_Try it_: An exact transcription of all the records, free of pictures, is the expected answer.

_Entries provided_:
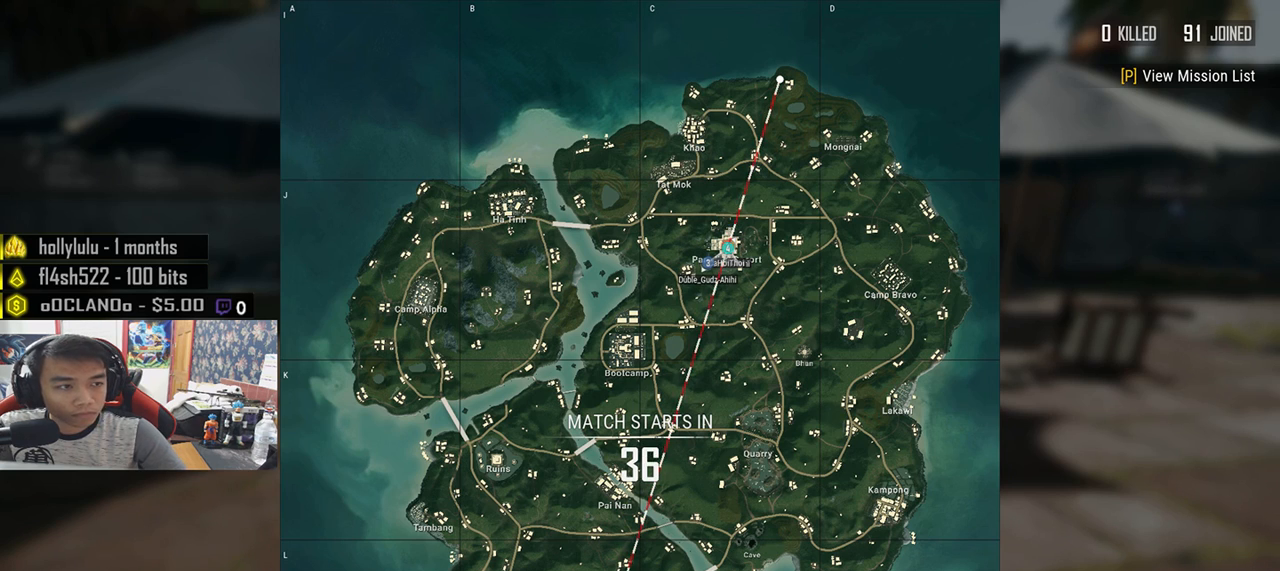
{"keys": [], "mouse": [], "events": []}
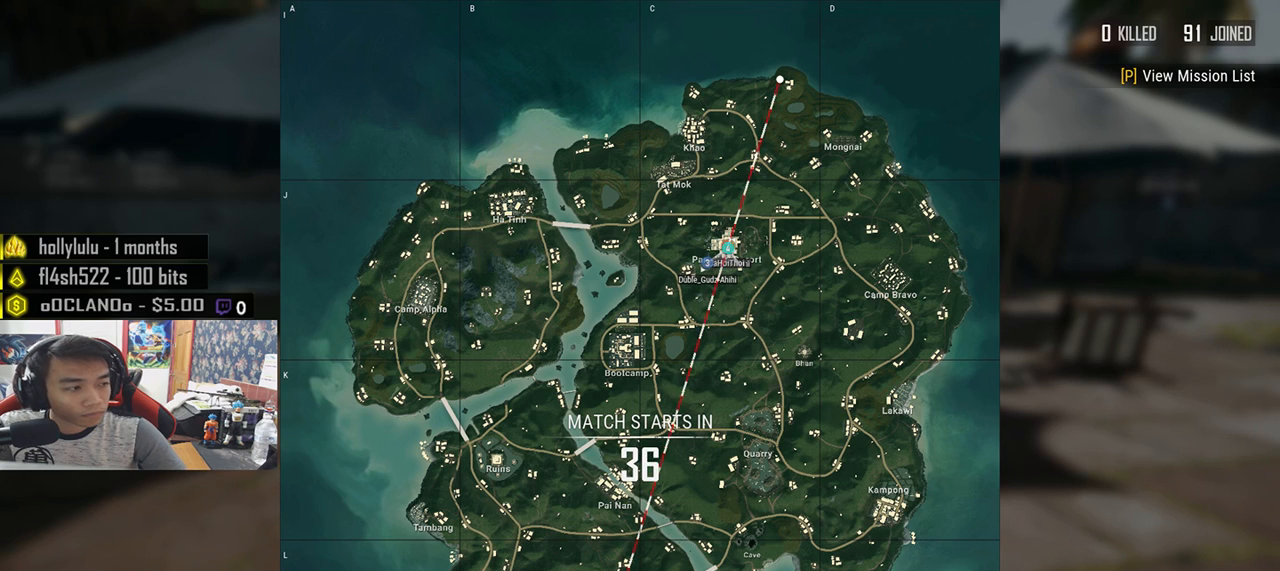
{"keys": [], "mouse": [], "events": [[67, "mouse_left", "down"], [150, "mouse_left", "up"]]}
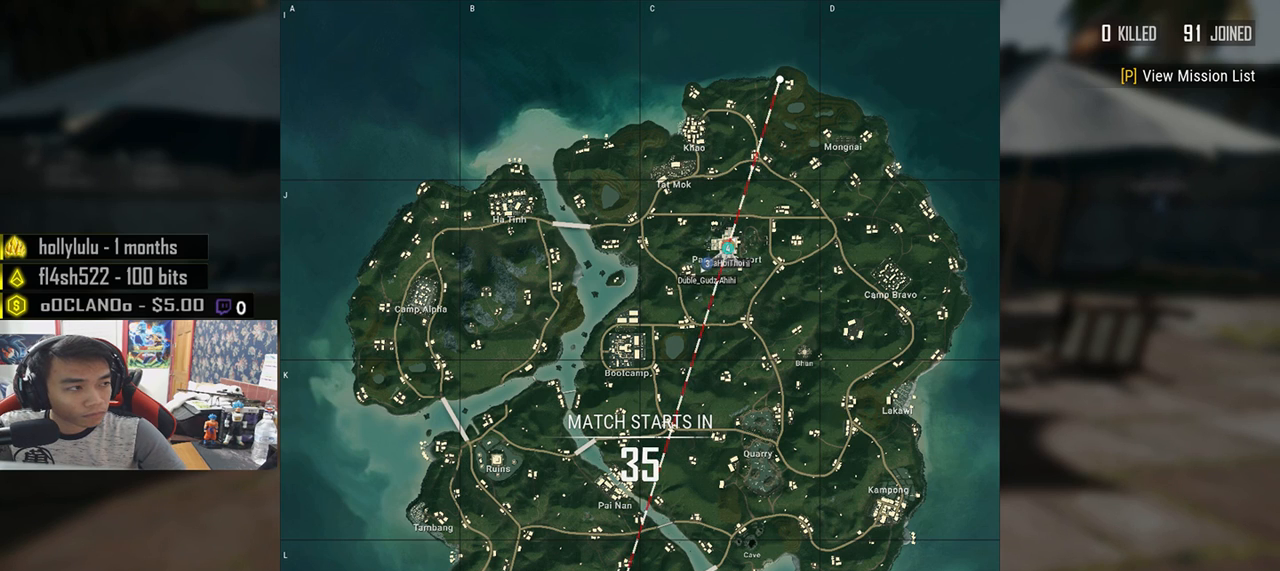
{"keys": [], "mouse": [], "events": []}
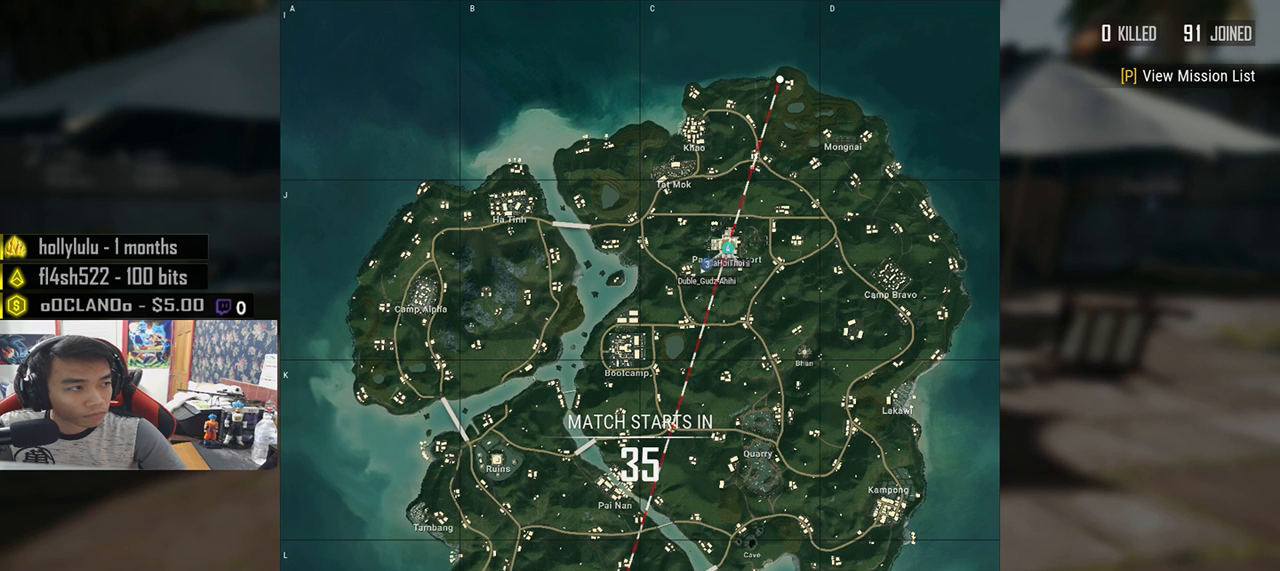
{"keys": [], "mouse": [], "events": []}
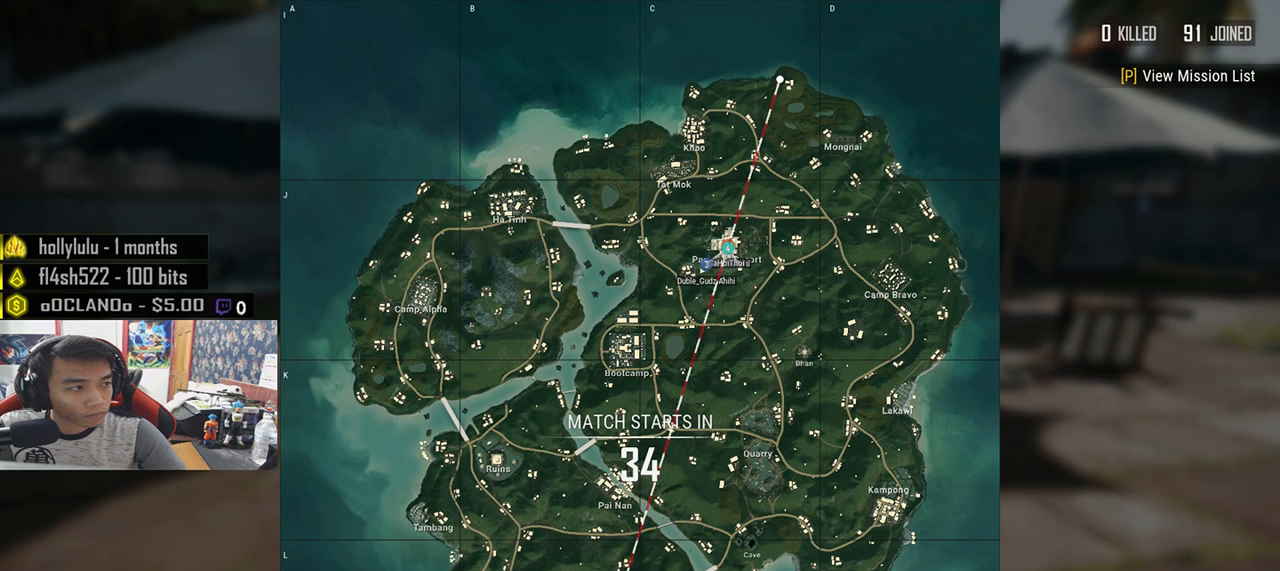
{"keys": [], "mouse": [], "events": []}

_Answer to this exercise_:
{"keys": [], "mouse": [], "events": []}
{"keys": [], "mouse": [], "events": [[67, "mouse_left", "down"], [150, "mouse_left", "up"]]}
{"keys": [], "mouse": [], "events": []}
{"keys": [], "mouse": [], "events": []}
{"keys": [], "mouse": [], "events": []}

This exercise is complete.